Delhi H.C : By this petition under s. 482 of the Code of Criminal Procedure, 1973 (for short Cr.PC) r/w Art. 227 of Constitution of India petitioner is seeking quashing of the order dt. 27th Oct., 1998

High Court Of Delhi

N.K. Jain vs. Union Of India & Ors.

Sections 277, 278E

Asst. Year 1991-92

S.K. Agarwal, J.

Criminal Misc. No. 4602 of 1998

9th November, 2001

Counsel Appeared

Anoop Sharma, for the Petitioner : R.D. Jolly with Ms. Prem Lata Bansal, for the Respondents



By this petition under s. 482 of the Code of Criminal Procedure, 1973 (for short Cr.PC) r/w Art. 227 of Constitution of India petitioner is seeking quashing of the order dt. 27th Oct., 1998, passed by the Court of Addl. Chief Metropolitan Magistrate, Delhi dismissing his application for discharge and for quashing of the proceedings arising out of Criminal Complaint No. 11/94 under s. 277 of the IT Act (hereinafter referred to as “the Act”) r/w ss. 193 and 196 of the IPC.

*Extracted material*.
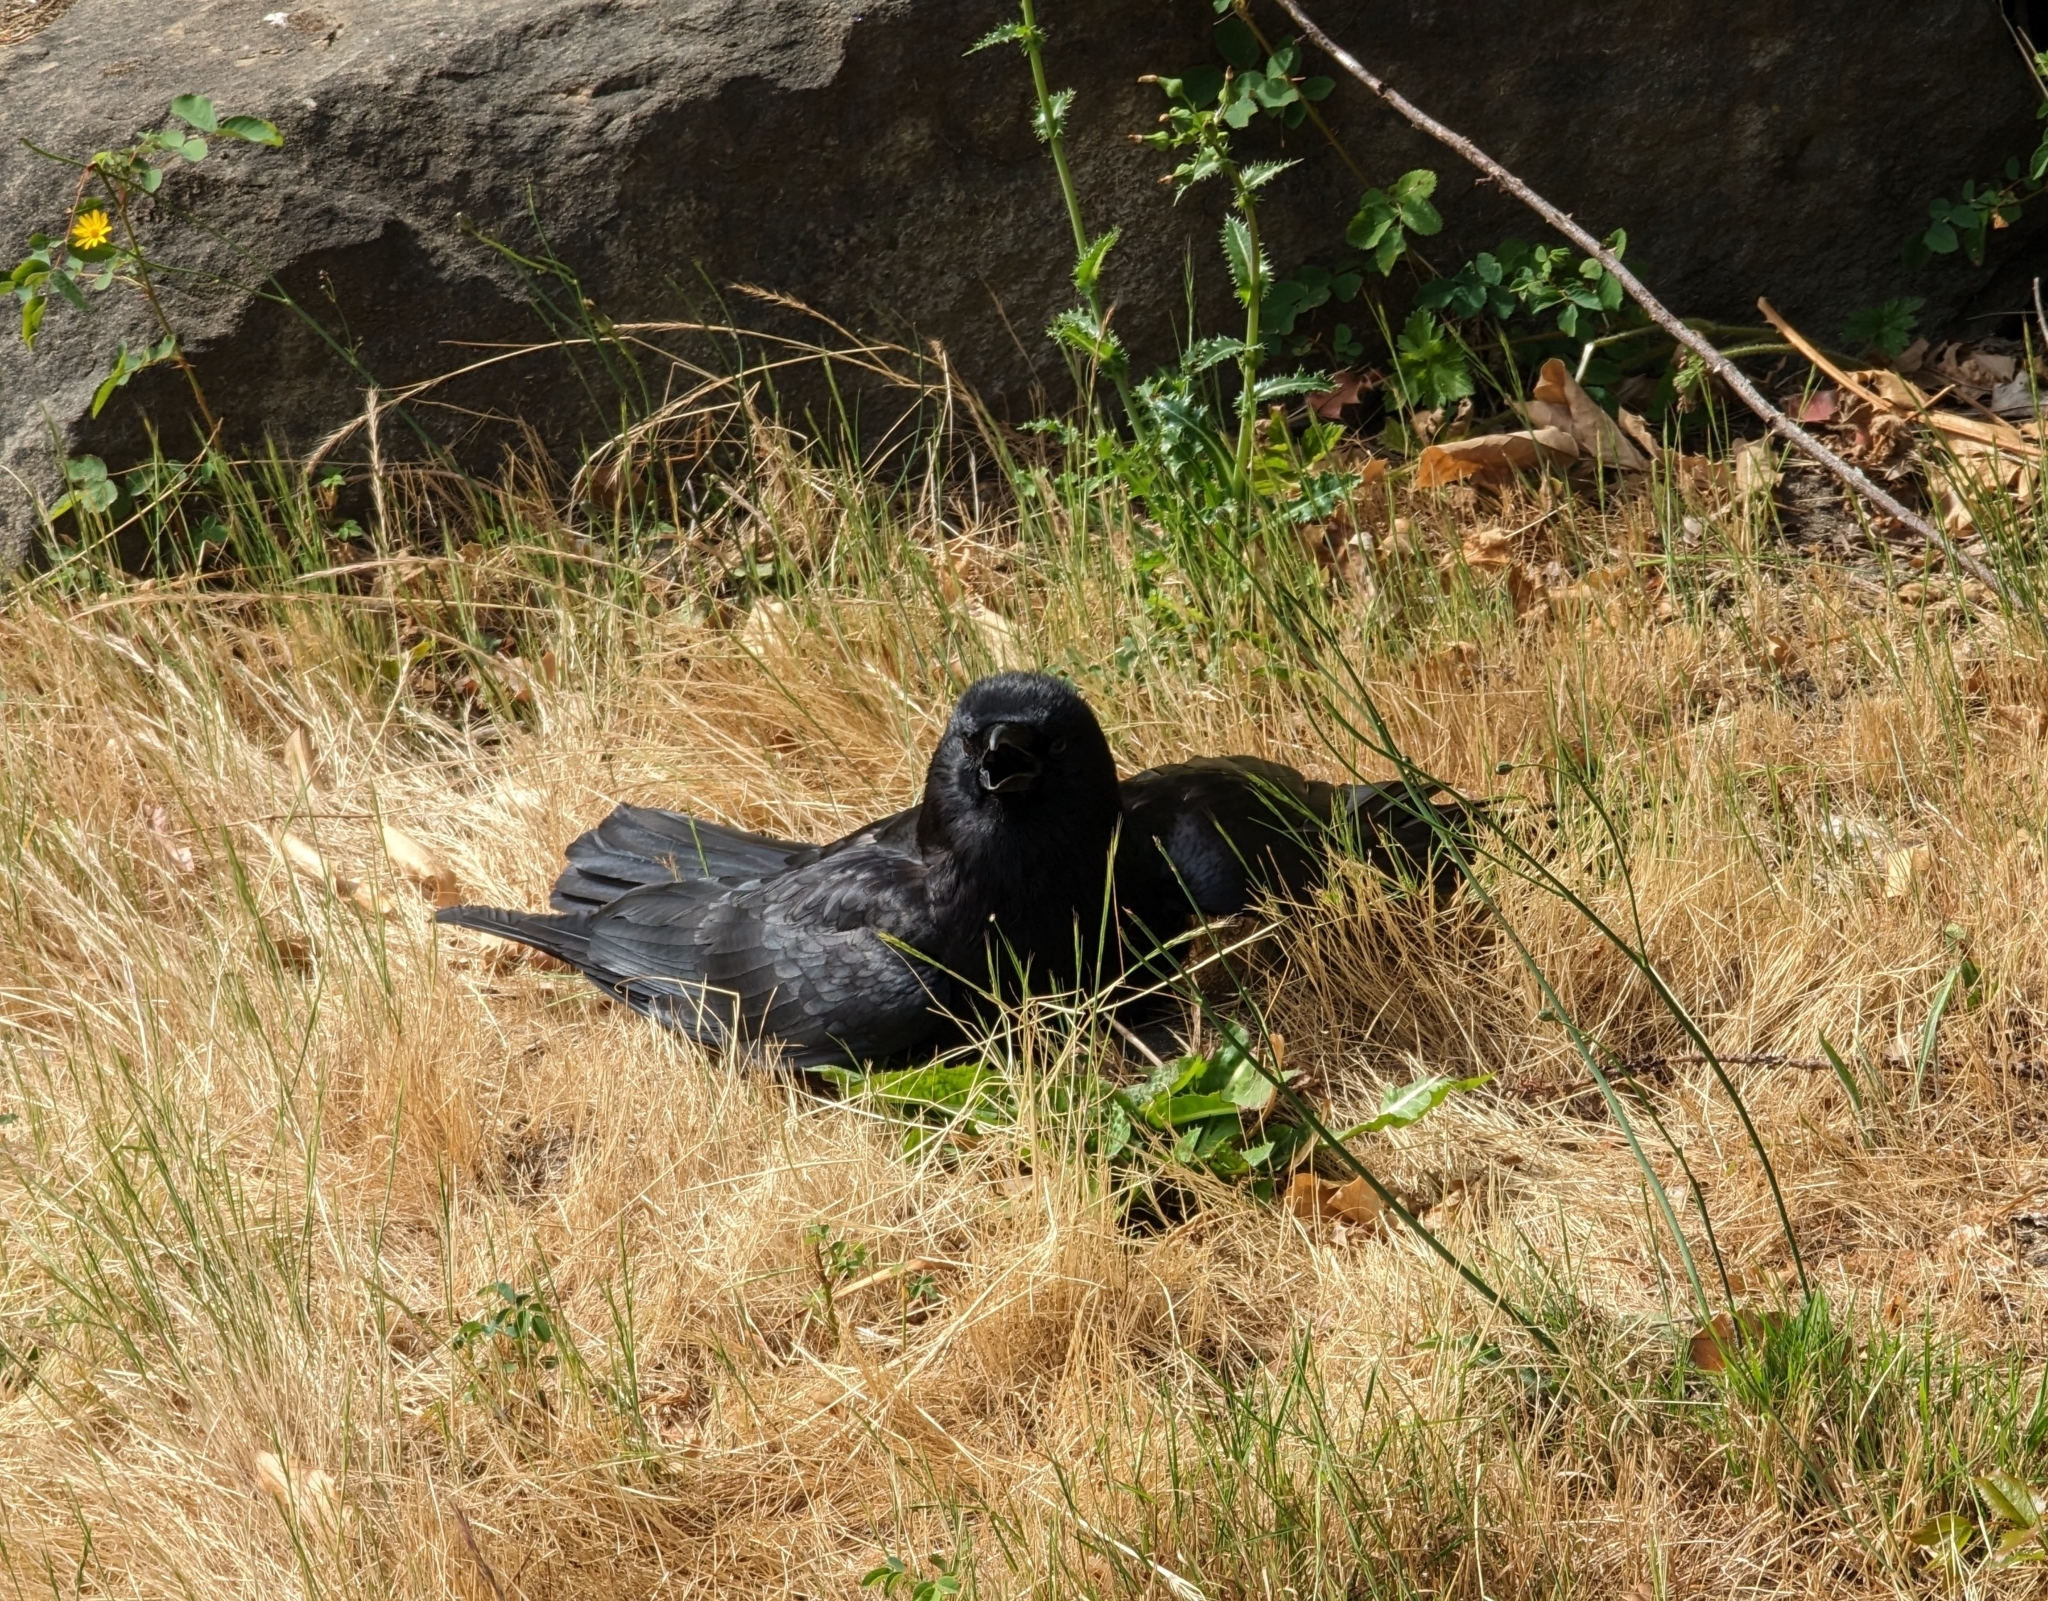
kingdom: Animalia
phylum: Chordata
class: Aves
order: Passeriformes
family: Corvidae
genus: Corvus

==

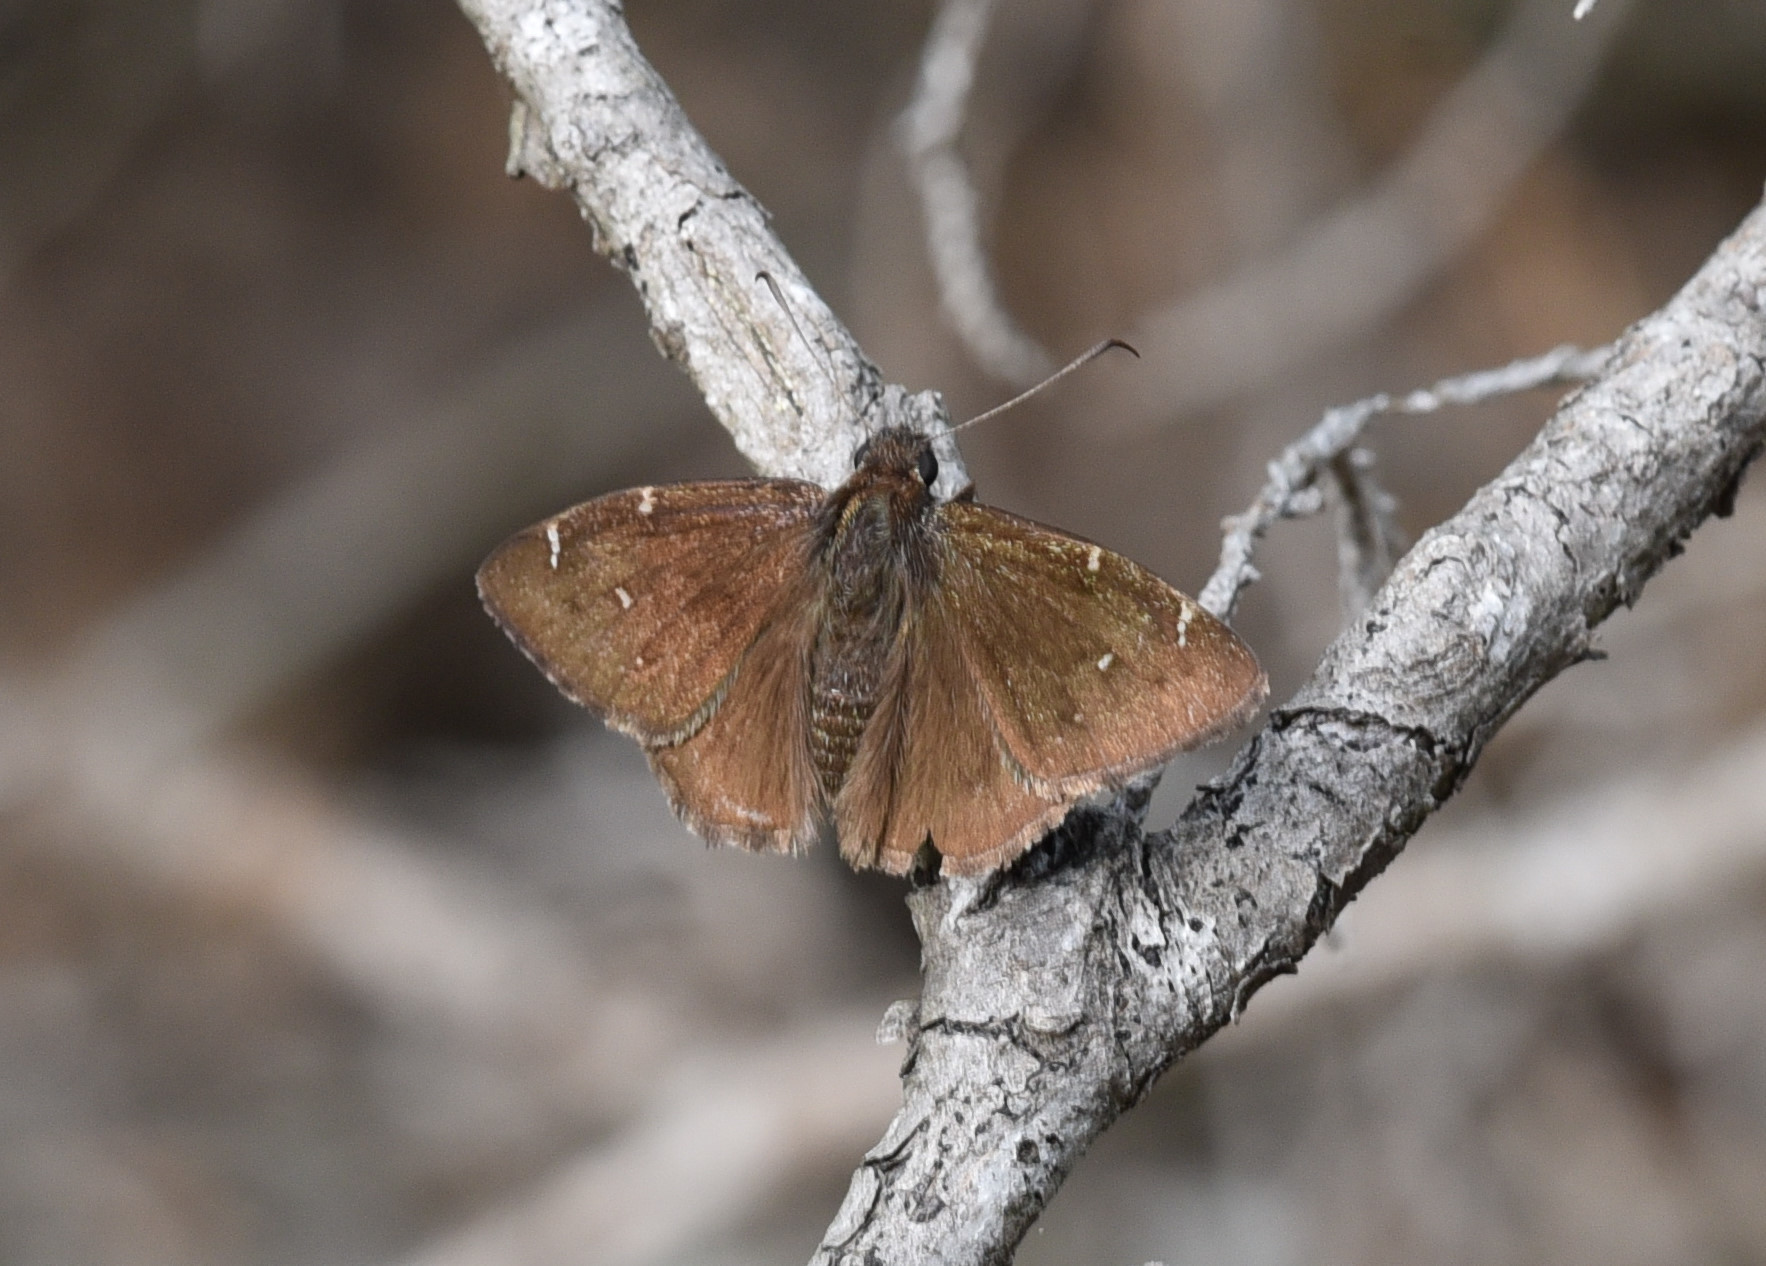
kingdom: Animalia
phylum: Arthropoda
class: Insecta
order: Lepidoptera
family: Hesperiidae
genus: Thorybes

*What you need to do*.
**1)** In the Delhi High Court judgment, on what date was the order that the petitioner seeks to quash passed?
**2)** Reproduce the part of the Delhi High Court judgment that opens with the words containing "S.K. Agarwal, J." and closes with "of the IPC.".

*Exercise responses*.
**1)** 27th October, 1998

**2)**
S.K. Agarwal, J.

Criminal Misc. No. 4602 of 1998

9th November, 2001

Counsel Appeared

Anoop Sharma, for the Petitioner : R.D. Jolly with Ms. Prem Lata Bansal, for the Respondents



By this petition under s. 482 of the Code of Criminal Procedure, 1973 (for short Cr.PC) r/w Art. 227 of Constitution of India petitioner is seeking quashing of the order dt. 27th Oct., 1998, passed by the Court of Addl. Chief Metropolitan Magistrate, Delhi dismissing his application for discharge and for quashing of the proceedings arising out of Criminal Complaint No. 11/94 under s. 277 of the IT Act (hereinafter referred to as “the Act”) r/w ss. 193 and 196 of the IPC.